• [TASK INSTRUCTIONS] Turn the records starting at the line containing "E-Local HUB: Año" and ending at the line containing "BIANEXIA: Año de" into a Markdown table with two columns, No. and Line. Number each line in order and skip any blank lines.

Top of DATA PROVIDED

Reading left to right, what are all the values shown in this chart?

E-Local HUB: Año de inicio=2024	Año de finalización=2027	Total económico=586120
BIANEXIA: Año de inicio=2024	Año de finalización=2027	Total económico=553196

Bottom of DATA PROVIDED
Top of DATA PROVIDED

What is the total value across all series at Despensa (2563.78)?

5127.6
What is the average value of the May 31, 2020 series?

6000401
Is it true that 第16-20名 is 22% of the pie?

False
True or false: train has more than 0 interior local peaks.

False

Bottom of DATA PROVIDED

• [SOLUTION TO THIS TASK]
| No. | Line |
|---|---|
| 1 | E-Local HUB: Año de inicio=2024	Año de finalización=2027	Total económico=586120 |
| 2 | BIANEXIA: Año de inicio=2024	Año de finalización=2027	Total económico=553196 |